→ **Work to complete**
Keep the pictures out, and restate the listing that follows exactly as written.

→ **Material to process**

◇ ◇ ◇

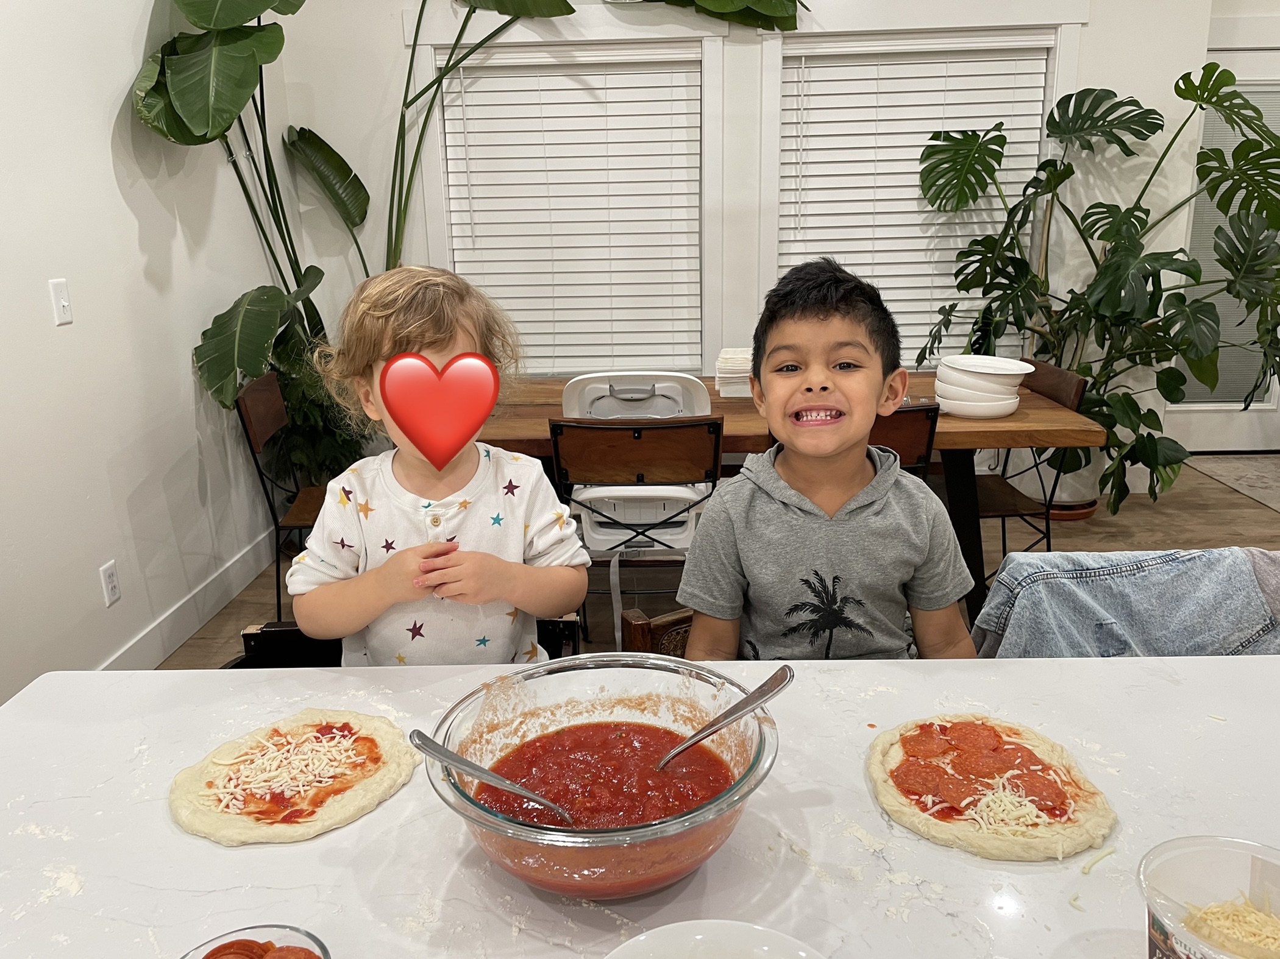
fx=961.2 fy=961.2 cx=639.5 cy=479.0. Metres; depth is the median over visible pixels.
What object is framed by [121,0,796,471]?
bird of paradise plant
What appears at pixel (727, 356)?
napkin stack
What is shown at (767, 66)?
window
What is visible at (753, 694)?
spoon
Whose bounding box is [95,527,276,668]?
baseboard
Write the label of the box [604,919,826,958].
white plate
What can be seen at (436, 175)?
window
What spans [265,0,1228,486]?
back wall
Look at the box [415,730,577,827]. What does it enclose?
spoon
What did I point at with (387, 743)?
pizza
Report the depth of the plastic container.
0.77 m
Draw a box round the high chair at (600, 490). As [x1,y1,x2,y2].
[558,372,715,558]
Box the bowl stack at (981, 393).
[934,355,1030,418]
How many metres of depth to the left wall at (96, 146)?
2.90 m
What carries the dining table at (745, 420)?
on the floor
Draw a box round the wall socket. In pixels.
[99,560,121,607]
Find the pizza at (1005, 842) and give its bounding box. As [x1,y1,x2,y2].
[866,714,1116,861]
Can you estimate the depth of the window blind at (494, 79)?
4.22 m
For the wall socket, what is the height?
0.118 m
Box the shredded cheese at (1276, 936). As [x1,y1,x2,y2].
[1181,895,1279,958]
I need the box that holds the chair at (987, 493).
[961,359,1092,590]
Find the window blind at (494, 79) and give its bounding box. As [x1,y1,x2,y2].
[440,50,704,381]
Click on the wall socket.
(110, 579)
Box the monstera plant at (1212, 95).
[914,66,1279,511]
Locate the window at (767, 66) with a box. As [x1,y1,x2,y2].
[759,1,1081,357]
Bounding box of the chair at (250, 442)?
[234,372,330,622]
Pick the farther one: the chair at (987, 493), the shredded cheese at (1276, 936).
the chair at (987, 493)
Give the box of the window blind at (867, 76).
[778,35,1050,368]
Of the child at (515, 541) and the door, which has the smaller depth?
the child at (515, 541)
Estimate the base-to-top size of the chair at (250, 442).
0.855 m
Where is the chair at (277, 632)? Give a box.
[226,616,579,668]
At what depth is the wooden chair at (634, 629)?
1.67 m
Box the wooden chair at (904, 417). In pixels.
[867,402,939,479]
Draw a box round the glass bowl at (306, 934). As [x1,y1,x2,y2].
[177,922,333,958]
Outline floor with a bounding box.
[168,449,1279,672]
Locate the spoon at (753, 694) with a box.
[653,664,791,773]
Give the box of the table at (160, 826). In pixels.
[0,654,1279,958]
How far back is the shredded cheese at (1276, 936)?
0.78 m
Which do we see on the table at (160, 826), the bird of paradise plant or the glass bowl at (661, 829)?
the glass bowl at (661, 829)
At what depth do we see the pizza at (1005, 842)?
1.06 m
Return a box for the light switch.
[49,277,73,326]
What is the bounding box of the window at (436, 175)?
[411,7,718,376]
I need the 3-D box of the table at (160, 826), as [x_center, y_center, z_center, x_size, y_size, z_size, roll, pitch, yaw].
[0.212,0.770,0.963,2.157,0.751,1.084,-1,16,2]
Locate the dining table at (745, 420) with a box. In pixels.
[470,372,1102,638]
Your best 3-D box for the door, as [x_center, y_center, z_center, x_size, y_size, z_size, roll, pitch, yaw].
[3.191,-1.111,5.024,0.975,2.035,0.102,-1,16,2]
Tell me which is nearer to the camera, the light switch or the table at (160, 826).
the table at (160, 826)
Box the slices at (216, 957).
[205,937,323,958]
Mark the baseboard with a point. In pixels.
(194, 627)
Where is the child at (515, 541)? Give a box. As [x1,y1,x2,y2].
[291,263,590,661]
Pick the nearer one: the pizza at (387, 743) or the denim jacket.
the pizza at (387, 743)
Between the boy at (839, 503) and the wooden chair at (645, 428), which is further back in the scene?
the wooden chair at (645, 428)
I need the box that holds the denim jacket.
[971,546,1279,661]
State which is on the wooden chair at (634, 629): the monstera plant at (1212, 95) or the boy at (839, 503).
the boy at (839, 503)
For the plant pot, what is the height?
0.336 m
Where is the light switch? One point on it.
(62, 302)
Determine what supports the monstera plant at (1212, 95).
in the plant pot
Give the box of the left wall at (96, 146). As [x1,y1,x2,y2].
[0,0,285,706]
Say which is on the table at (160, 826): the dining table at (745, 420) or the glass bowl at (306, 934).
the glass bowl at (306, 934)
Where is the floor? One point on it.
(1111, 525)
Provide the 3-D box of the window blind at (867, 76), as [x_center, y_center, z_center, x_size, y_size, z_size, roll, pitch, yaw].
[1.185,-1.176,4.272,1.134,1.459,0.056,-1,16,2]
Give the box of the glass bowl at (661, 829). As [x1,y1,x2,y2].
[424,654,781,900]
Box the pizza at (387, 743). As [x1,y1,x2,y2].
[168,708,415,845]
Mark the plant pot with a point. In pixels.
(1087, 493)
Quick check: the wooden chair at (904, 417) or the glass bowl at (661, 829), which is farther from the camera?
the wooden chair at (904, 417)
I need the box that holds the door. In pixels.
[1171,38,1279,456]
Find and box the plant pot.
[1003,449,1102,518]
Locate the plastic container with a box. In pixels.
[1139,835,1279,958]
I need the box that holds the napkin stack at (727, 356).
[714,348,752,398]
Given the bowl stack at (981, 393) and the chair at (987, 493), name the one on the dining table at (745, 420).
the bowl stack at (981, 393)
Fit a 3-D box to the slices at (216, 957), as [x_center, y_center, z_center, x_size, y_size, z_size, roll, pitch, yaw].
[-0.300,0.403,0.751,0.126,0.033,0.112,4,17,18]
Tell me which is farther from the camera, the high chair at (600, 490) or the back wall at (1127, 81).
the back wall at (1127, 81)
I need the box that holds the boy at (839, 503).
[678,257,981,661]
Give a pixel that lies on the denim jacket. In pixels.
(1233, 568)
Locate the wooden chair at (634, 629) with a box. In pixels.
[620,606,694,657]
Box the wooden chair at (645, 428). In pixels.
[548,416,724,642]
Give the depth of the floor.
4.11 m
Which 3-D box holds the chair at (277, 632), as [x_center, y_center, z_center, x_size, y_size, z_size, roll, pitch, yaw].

◇ ◇ ◇

→ **Response**
fx=961.2 fy=961.2 cx=639.5 cy=479.0. Metres; depth is the median over visible pixels.
What object is framed by [121,0,796,471]?
bird of paradise plant
What appears at pixel (727, 356)?
napkin stack
What is shown at (767, 66)?
window
What is visible at (753, 694)?
spoon
Whose bounding box is [95,527,276,668]?
baseboard
Write the label of the box [604,919,826,958].
white plate
What can be seen at (436, 175)?
window
What spans [265,0,1228,486]?
back wall
Look at the box [415,730,577,827]. What does it enclose?
spoon
What did I point at with (387, 743)?
pizza
Report the depth of the plastic container.
0.77 m
Draw a box round the high chair at (600, 490). As [x1,y1,x2,y2].
[558,372,715,558]
Box the bowl stack at (981, 393).
[934,355,1030,418]
How many metres of depth to the left wall at (96, 146)?
2.90 m
What carries the dining table at (745, 420)?
on the floor
Draw a box round the wall socket. In pixels.
[99,560,121,607]
Find the pizza at (1005, 842) and give its bounding box. As [x1,y1,x2,y2].
[866,714,1116,861]
Can you estimate the depth of the window blind at (494, 79)?
4.22 m
For the wall socket, what is the height?
0.118 m
Box the shredded cheese at (1276, 936). As [x1,y1,x2,y2].
[1181,895,1279,958]
I need the box that holds the chair at (987, 493).
[961,359,1092,590]
Find the window blind at (494, 79) and give its bounding box. As [x1,y1,x2,y2].
[440,50,704,381]
Click on the wall socket.
(110, 579)
Box the monstera plant at (1212, 95).
[914,66,1279,511]
Locate the window at (767, 66) with a box. As [x1,y1,x2,y2].
[759,1,1081,357]
Bounding box of the chair at (250, 442)?
[234,372,330,622]
Pick the farther one: the chair at (987, 493), the shredded cheese at (1276, 936).
the chair at (987, 493)
Give the box of the window blind at (867, 76).
[778,35,1050,368]
Of the child at (515, 541) and the door, which has the smaller depth?
the child at (515, 541)
Estimate the base-to-top size of the chair at (250, 442).
0.855 m
Where is the chair at (277, 632)? Give a box.
[226,616,579,668]
At what depth is the wooden chair at (634, 629)?
1.67 m
Box the wooden chair at (904, 417). In pixels.
[867,402,939,479]
Draw a box round the glass bowl at (306, 934). As [x1,y1,x2,y2].
[177,922,333,958]
Outline floor with a bounding box.
[168,449,1279,672]
Locate the spoon at (753, 694) with a box.
[653,664,791,773]
Give the box of the table at (160, 826). In pixels.
[0,654,1279,958]
How far back is the shredded cheese at (1276, 936)?
0.78 m
Which do we see on the table at (160, 826), the bird of paradise plant or the glass bowl at (661, 829)?
the glass bowl at (661, 829)
At what depth do we see the pizza at (1005, 842)?
1.06 m
Return a box for the light switch.
[49,277,73,326]
What is the bounding box of the window at (436, 175)?
[411,7,718,376]
I need the 3-D box of the table at (160, 826), as [x_center, y_center, z_center, x_size, y_size, z_size, roll, pitch, yaw].
[0.212,0.770,0.963,2.157,0.751,1.084,-1,16,2]
Locate the dining table at (745, 420) with a box. In pixels.
[470,372,1102,638]
Your best 3-D box for the door, as [x_center, y_center, z_center, x_size, y_size, z_size, roll, pitch, yaw].
[3.191,-1.111,5.024,0.975,2.035,0.102,-1,16,2]
Tell me which is nearer to the camera, the light switch or the table at (160, 826).
the table at (160, 826)
Box the slices at (216, 957).
[205,937,323,958]
Mark the baseboard with a point. In pixels.
(194, 627)
Where is the child at (515, 541)? Give a box. As [x1,y1,x2,y2].
[291,263,590,661]
Pick the nearer one: the pizza at (387, 743) or the denim jacket.
the pizza at (387, 743)
Between the boy at (839, 503) and the wooden chair at (645, 428), which is further back in the scene?
the wooden chair at (645, 428)
I need the box that holds the denim jacket.
[971,546,1279,661]
State which is on the wooden chair at (634, 629): the monstera plant at (1212, 95) or the boy at (839, 503).
the boy at (839, 503)
For the plant pot, what is the height?
0.336 m
Where is the light switch? One point on it.
(62, 302)
Determine what supports the monstera plant at (1212, 95).
in the plant pot
Give the box of the left wall at (96, 146). As [x1,y1,x2,y2].
[0,0,285,706]
Say which is on the table at (160, 826): the dining table at (745, 420) or the glass bowl at (306, 934).
the glass bowl at (306, 934)
Where is the floor? One point on it.
(1111, 525)
Provide the 3-D box of the window blind at (867, 76), as [x_center, y_center, z_center, x_size, y_size, z_size, roll, pitch, yaw].
[1.185,-1.176,4.272,1.134,1.459,0.056,-1,16,2]
Give the box of the glass bowl at (661, 829). As [x1,y1,x2,y2].
[424,654,781,900]
Box the pizza at (387, 743). As [x1,y1,x2,y2].
[168,708,415,845]
Mark the plant pot with a point. In pixels.
(1087, 493)
Quick check: the wooden chair at (904, 417) or the glass bowl at (661, 829), which is farther from the camera?
the wooden chair at (904, 417)
I need the box that holds the door. In pixels.
[1171,38,1279,456]
Find and box the plant pot.
[1003,449,1102,518]
Locate the plastic container with a box. In pixels.
[1139,835,1279,958]
I need the box that holds the napkin stack at (727, 356).
[714,348,752,398]
Given the bowl stack at (981, 393) and the chair at (987, 493), name the one on the dining table at (745, 420).
the bowl stack at (981, 393)
Fit a 3-D box to the slices at (216, 957), as [x_center, y_center, z_center, x_size, y_size, z_size, roll, pitch, yaw].
[-0.300,0.403,0.751,0.126,0.033,0.112,4,17,18]
Tell me which is farther from the camera, the high chair at (600, 490) or the back wall at (1127, 81).
the back wall at (1127, 81)
I need the box that holds the boy at (839, 503).
[678,257,981,661]
Give a pixel that lies on the denim jacket. In pixels.
(1233, 568)
Locate the wooden chair at (634, 629) with a box. In pixels.
[620,606,694,657]
Box the wooden chair at (645, 428). In pixels.
[548,416,724,642]
Give the depth of the floor.
4.11 m
Which 3-D box holds the chair at (277, 632), as [x_center, y_center, z_center, x_size, y_size, z_size, roll, pitch, yaw].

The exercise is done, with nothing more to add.